The root causes of both vulnerabilities are embarrassingly familiar. Pickle deserialisation of untrusted input is a known-dangerous pattern that Python’s own documentation warns against. Binding a network service to 0.0.0.0 with no authentication is a mistake that web application security training has addressed for fifteen years. These are not novel attack classes discovered by elite researchers — they are hygiene failures that should not exist in any production-grade networked service in 2026.
The charitable explanation is that these frameworks were originally designed as research and development tools — scaffolding for experimenting with model architectures, not infrastructure for securing. The researcher’s mental model is a local workstation or a trusted cluster where everyone on the network is a colleague. That model is functionally accurate in a university HPC environment. It is catastrophically wrong in an enterprise.
The less charitable explanation is that the AI tooling ecosystem has prioritised benchmark performance and ease of installation over security design, and that no one in the review chain — developers, packagers, platform teams, enterprise architects — asked the question: what happens when this binds to a network interface?
The enterprise security failure is more troubling than the developer oversight. Organisations are standing up GPU servers running AI inference frameworks under the same operational model they use for developer laptops — provisioned quickly, largely unmonitored, treated as internal-only because they were designed as internal-only. The gap between “designed for internal use” and “actually isolated from network-accessible paths” is exactly where these vulnerabilities live.
Standard enterprise security controls that would catch this are being systematically bypassed. Vulnerability scanners are not scanning GPU servers because they are “AI infrastructure, not production.” Patch management programmes do not cover open-source Python packages installed via pip. Network segmentation reviews do not include the AI inference tier because it was not in scope when the policy was written. SIEM pipelines do not ingest logs from model servers.

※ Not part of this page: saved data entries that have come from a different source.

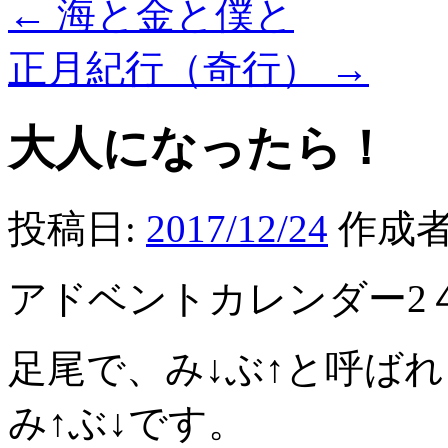
←
海と金と僕と
正月紀行（奇行）
→
大人になったら！
投稿日:
2017/12/24
作成者
アドベントカレンダー2
足尾で、み↓ぶ↑と呼ば
み↑ぶ↓です。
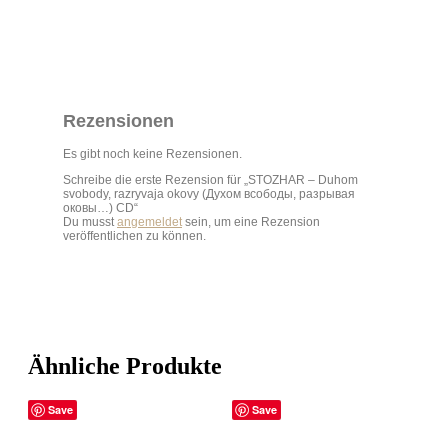
Rezensionen
Es gibt noch keine Rezensionen.
Schreibe die erste Rezension für „STOZHAR – Duhom
svobody,​ razryvaja okovy (Духом всободы, разрывая
оковы…) CD“
Du musst
angemeldet
sein, um eine Rezension
veröffentlichen zu können.
Ähnliche Produkte
Save
Save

The result is an estate of high-privilege servers running known-vulnerable software on flat network segments, with no monitoring and no patch cadence — and threat actors have noticed.

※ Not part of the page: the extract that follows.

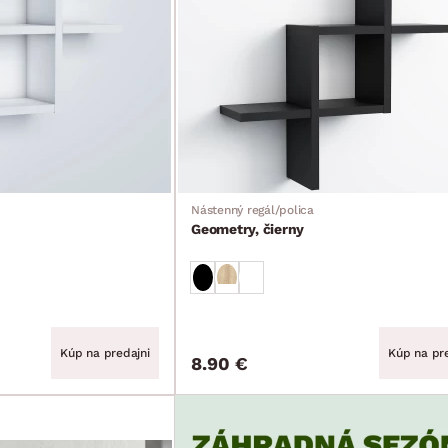
Nástenný regál/polica
Geometry, čierny
Kúp na predajni
Kúp na pre
8.90 €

The pattern is going to accelerate. AI inference frameworks are proliferating faster than any single security team can audit. Every month, new frameworks emerge with new distributed architectures, new inter-process communication schemes, and new default-open configurations. The gap between “AI team decides to self-host a new model” and “security team knows it exists” is measured in weeks to months, not hours.
What needs to change is not primarily the frameworks — though developers should absolutely apply secure-by-default networking and avoid unsafe serialisation. What needs to change is how enterprises classify AI infrastructure.

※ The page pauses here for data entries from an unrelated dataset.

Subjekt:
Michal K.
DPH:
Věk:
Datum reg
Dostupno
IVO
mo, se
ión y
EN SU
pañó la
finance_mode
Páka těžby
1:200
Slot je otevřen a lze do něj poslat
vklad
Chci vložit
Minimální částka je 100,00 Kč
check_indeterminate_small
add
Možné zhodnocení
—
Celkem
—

GPU servers running inference workloads are production servers. They hold sensitive data. They have network access. They run with elevated privileges. They should be in scope for vulnerability scanning, patch management, network segmentation review, and SIEM monitoring — not because AI is special, but because networked services that process data are infrastructure, regardless of the prefix in their name.
The organisations that treat AI toolchain security as a specialised future problem rather than an immediate present one are the organisations that will be explaining a breach to their board next quarter. The attack surface arrived before the security posture. Catching up is the work.